23 de novembro de 2009

Ponto de Citação

Há dois tipos de conservadores no mundo: os que sempre foram, e vivem felizes na sua condição, tranquilos nos seus blazers espinhados, nos padrões Burberry e nas camisas de xadrez; e os que demoram anos a reconhecer o seu conservadorismo e o fazem sempre a contragosto, resistindo às evidências. Pertenço, evidentemente, a estes últimos - razão pela qual persisto na ideia de conviver harmoniosamente com a modernidade, embora só me sinta feliz no reduto que já conheço.

(...)

Nos dias que correm, quando alguém olha para o passado e vê os lugares por onde passei - nomeadamente "O Independente", a "Kapa", o "DNA" -, é corrente falar da modernidade associada a estes títulos, da ideia de vanguarda ou inovação.
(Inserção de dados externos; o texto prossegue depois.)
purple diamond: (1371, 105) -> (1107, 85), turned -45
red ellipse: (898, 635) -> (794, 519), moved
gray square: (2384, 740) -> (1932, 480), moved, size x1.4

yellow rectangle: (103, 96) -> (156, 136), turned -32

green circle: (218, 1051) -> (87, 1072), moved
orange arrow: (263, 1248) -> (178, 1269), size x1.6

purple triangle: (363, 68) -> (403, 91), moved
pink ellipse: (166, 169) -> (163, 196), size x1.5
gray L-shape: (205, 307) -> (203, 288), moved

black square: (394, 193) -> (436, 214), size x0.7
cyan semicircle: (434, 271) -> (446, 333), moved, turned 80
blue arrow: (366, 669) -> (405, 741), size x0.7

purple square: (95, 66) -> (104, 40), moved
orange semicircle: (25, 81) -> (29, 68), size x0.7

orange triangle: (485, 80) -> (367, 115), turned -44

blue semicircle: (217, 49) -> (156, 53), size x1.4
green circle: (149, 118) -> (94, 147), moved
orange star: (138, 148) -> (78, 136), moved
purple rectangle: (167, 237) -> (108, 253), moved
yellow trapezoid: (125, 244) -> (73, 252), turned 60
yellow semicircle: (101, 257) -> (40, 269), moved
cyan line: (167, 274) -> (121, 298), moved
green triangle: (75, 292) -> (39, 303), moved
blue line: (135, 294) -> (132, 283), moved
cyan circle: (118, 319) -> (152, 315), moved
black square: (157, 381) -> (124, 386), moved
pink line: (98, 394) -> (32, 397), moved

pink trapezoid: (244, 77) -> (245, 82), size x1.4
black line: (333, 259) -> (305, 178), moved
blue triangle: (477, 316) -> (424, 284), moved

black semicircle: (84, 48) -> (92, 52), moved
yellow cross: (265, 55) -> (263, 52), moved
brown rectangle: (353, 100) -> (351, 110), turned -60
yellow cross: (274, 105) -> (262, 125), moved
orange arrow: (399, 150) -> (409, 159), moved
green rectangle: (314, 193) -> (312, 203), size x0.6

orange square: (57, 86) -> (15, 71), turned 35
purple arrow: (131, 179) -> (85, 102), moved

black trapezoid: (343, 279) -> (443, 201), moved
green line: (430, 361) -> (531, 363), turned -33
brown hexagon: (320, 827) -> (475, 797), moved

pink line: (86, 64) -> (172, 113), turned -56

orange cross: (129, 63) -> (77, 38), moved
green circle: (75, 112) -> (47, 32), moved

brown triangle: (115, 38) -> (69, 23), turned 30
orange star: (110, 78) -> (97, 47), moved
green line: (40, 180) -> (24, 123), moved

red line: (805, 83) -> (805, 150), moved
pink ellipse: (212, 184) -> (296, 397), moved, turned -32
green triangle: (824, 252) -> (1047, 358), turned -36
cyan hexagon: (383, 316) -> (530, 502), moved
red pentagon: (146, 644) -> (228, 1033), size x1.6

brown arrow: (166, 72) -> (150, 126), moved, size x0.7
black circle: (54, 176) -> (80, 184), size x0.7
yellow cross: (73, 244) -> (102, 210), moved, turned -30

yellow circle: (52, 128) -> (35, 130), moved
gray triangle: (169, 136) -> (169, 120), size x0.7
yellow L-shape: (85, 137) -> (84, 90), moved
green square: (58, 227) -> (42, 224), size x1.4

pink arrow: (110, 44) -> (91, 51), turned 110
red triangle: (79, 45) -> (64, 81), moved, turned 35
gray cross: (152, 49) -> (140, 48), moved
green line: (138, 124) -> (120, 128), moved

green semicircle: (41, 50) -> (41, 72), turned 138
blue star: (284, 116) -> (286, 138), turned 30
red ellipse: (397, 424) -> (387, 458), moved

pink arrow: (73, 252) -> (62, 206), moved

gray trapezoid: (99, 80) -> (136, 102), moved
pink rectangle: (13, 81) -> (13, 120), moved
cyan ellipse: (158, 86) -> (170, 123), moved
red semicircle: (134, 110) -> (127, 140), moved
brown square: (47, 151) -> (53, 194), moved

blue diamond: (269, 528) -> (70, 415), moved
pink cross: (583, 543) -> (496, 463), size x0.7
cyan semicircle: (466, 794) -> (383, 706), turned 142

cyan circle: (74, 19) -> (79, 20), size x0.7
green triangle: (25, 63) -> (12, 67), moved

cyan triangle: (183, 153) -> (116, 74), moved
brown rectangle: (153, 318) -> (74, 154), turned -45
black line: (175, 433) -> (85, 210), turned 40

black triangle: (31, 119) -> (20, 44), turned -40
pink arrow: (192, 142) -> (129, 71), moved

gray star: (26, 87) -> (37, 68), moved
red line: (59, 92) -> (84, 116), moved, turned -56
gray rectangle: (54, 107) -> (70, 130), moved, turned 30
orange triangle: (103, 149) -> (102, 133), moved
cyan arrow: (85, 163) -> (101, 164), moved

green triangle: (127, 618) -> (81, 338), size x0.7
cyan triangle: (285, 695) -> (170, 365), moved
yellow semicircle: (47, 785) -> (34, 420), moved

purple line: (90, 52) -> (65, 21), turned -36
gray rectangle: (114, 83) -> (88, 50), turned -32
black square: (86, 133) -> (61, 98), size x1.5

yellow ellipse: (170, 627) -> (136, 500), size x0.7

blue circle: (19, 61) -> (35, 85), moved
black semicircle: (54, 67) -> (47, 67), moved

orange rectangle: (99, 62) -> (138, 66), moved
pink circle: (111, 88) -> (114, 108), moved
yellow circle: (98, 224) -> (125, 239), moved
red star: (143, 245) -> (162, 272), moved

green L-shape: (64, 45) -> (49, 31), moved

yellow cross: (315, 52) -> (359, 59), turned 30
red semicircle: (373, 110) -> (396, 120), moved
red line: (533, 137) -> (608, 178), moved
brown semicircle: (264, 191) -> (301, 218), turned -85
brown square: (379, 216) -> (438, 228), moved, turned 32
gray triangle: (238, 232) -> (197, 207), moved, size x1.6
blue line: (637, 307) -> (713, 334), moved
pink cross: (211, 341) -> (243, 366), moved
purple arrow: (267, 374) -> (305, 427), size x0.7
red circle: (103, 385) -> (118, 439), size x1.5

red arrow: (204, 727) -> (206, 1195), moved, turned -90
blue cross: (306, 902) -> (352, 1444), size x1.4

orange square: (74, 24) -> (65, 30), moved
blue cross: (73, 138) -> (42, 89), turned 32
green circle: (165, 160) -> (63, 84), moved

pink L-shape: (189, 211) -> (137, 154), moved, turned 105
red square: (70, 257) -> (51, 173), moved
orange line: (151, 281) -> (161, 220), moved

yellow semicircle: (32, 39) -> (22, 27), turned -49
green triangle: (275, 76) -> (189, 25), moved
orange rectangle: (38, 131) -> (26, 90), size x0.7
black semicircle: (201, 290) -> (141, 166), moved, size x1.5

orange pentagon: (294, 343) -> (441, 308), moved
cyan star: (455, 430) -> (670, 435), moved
Normalmente não me excedo no contraditório - mas a verdade é só uma: o que une todos estes títulos é uma ideia conservadora. A ideia de que os jornais e as revistas se fazem com pessoas que escrevem, fotografam, investigam, imaginam - e cuja força maior é serem elas próprias. Nenhum destes títulos inventou a roda - todos recuperaram rodas já muito rodadas: a entrevista, a reportagem, a fotorreportagem, a crónica, o humor, a notícia, a investigação, a causa, a crítica. O grafismo de todos eles foi inspirado no melhor que já se tinha feito. A estrutura foi sempre uma síntese do que de bom víamos fazer noutros lugares. E até o sucesso que estes títulos tiveram resultou da fórmula mais antiga de comercializar: se dermos ao consumidor o que ele não tem - e, chave do cofre, se tivermos a oportunidade de lhe provar que lhe faz falta o que nem sempre ele tem consciência da falta que lhe faz -, é muito provável que ele nos compre regularmente.
Tenho dificuldade em dar o braço a torcer. Mas ele já foi tão torcido e retorcido ao longo da vida que já nem sente a dor quando eu digo baixinho, timidamente, "sim, conservador, talvez seja..."

Pedro Rolo Duarte, no suplemento "Nós Conservadores" do jornal i.